Cells were grown overnight in the corresponding tested conditions and fixed during 10 min with 3% (v/v) paraformaldehyde (SIGMA). 200 μl of fixed bacteria were placed on coverslips and incubated for 30 min. After several washes with phosphate-buffered saline (PBS), cells were saturated with PBS–0.5% (w/v) BSA, and finally stained with anti-Esp or monoclonal anti-polyHistidine antibody (Sigma Aldrich H1029) antibodies diluted 1:1000. Alexa Fluor 488-conjugated goat anti-chicken (Abcam ab150169) or Alexa Fluor 488-conjugated goat anti-mouse (Invitrogen A-11029) diluted 1:200 were used as a secondary antibody and DAPI diluted 1:200 was used to label bacteria.

Microscopy analysis

For TEM, cells were grown overnight in the corresponding tested conditions, washed twice with PBS and then fixed with 2% (v/v) paraformaldehyde (SIGMA) for 1 h at room temperature. Formvar/carbon-coated nickel grids were deposited on a drop of fixed sample during 5 min and rinsed three times with PBS. Negative staining was performed using 2% (v/v) uranyl acetate (Agar Scientific, Stansted, UK). Observations were made with a JEOL 1011 transmission electron microscope. For Esp immunogold labeling, grids coated with the sample were washed and incubated for 45 min on a drop of PBS containing 1:10 antibody against Esp.

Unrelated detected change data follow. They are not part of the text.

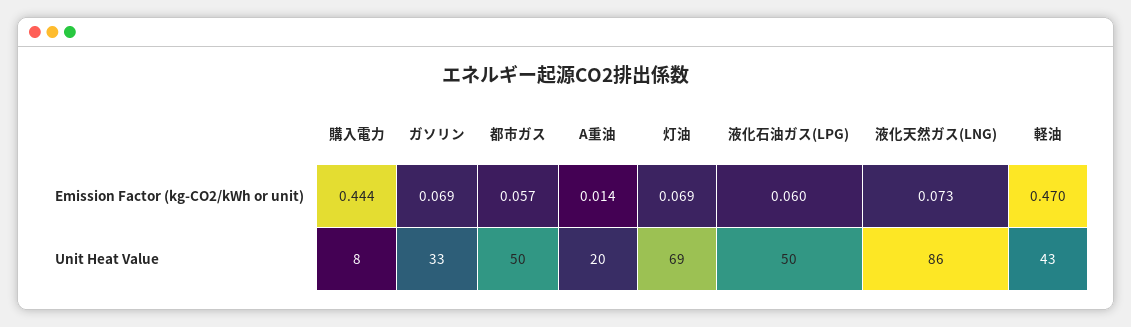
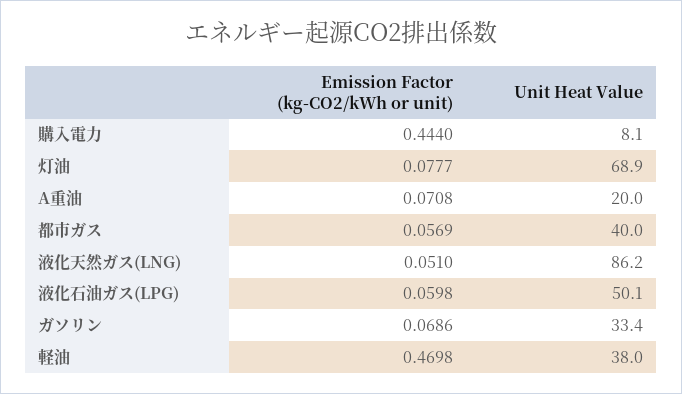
  {
    "購入電力": {
      "Emission Factor (kg-CO2/kWh or unit)": 0.444,
      "Unit Heat Value": 8.1
    },
    "ガソリン": {
      "Emission Factor (kg-CO2/kWh or unit)": 0.0686,
      "Unit Heat Value": 33.4
    },
    "都市ガス": {
      "Emission Factor (kg-CO2/kWh or unit)": 0.0569,
-     "Unit Heat Value": 50
+     "Unit Heat Value": 40
    },
    "A重油": {
-     "Emission Factor (kg-CO2/kWh or unit)": 0.014,
+     "Emission Factor (kg-CO2/kWh or unit)": 0.0708,
      "Unit Heat Value": 20
    },
    "灯油": {
-     "Emission Factor (kg-CO2/kWh or unit)": 0.069,
+     "Emission Factor (kg-CO2/kWh or unit)": 0.0777,
      "Unit Heat Value": 68.9
    },
    "液化石油ガス(LPG)": {
      "Emission Factor (kg-CO2/kWh or unit)": 0.0598,
      "Unit Heat Value": 50.1
    },
    "液化天然ガス(LNG)": {
-     "Emission Factor (kg-CO2/kWh or unit)": 0.073,
+     "Emission Factor (kg-CO2/kWh or unit)": 0.051,
      "Unit Heat Value": 86.2
    },
    "軽油": {
      "Emission Factor (kg-CO2/kWh or unit)": 0.4698,
-     "Unit Heat Value": 43
+     "Unit Heat Value": 38
    }
  }

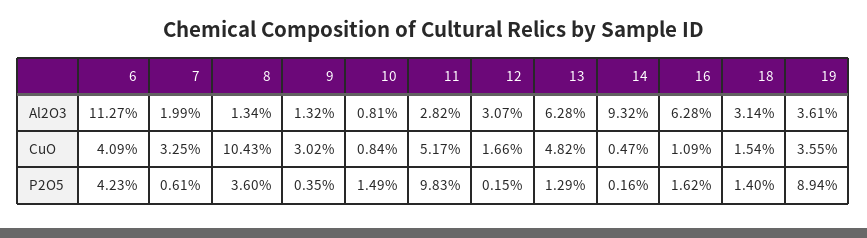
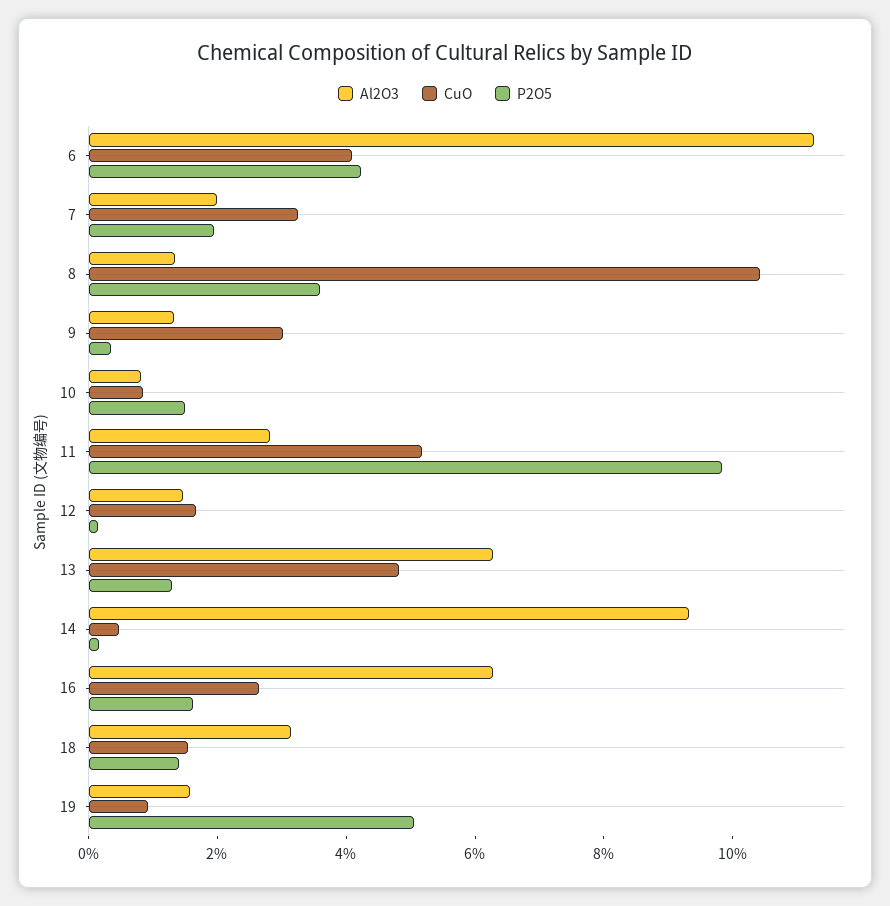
  {
    "Al2O3": {
      "6": 11.27,
      "7": 1.99,
      "8": 1.34,
      "9": 1.32,
      "10": 0.81,
      "11": 2.82,
-     "12": 3.07,
+     "12": 1.5,
      "13": 6.28,
      "14": 9.32,
      "16": 6.28,
      "18": 3.14,
-     "19": 3.61
+     "19": 1.5
    },
    "CuO": {
      "6": 4.09,
      "7": 3.25,
      "8": 10.43,
      "9": 3.02,
      "10": 0.84,
      "11": 5.17,
      "12": 1.66,
      "13": 4.82,
      "14": 0.47,
-     "16": 1.09,
+     "16": 2.5,
      "18": 1.54,
-     "19": 3.55
+     "19": 1
    },
    "P2O5": {
      "6": 4.23,
-     "7": 0.61,
+     "7": 2,
      "8": 3.6,
      "9": 0.35,
      "10": 1.49,
      "11": 9.83,
      "12": 0.15,
      "13": 1.29,
      "14": 0.16,
      "16": 1.62,
      "18": 1.4,
-     "19": 8.94
+     "19": 5
    }
  }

After washing with PBS, grids were incubated for 45 min with gold-conjugated (6 nm) goat-anti-chicken secondary antibody (Abcam Ab3960). For 6xHis immunogold labeling, samples were incubated with monoclonal anti-polyHistidine antibody (Sigma Aldrich H1029) (1:10). After washing with PBS, grids were incubated with gold-conjugated (10 nm) goat anti-mouse IgG (H&L) secondary (AURION 810.022). Grids were stained with 2% (v/v) uranyl acetate as described above. For scanning electron microscopy, cells on thermanox coverslips were fixed for 1 h in 0.07 M sodium cacodylate buffer (pH 7.3) containing 1.2% glutaraldehyde and 0.05% Ruthenium red (RR). The samples were then washed in the same buffer containing 0.05% RR and post‐fixed in 1% osmium tetroxide in cacodylate buffer. Coverslips were treated with the critical point drying method and observed on a Zeiss JSM 982 scanning electron microscope at the Laboratoire de Biologie Cellulaire et Microscopie Electronique, UFR Medecine (Tours, France).

Reporting summary

Further information on experimental design is available in the Nature Research Reporting Summary linked to this paper.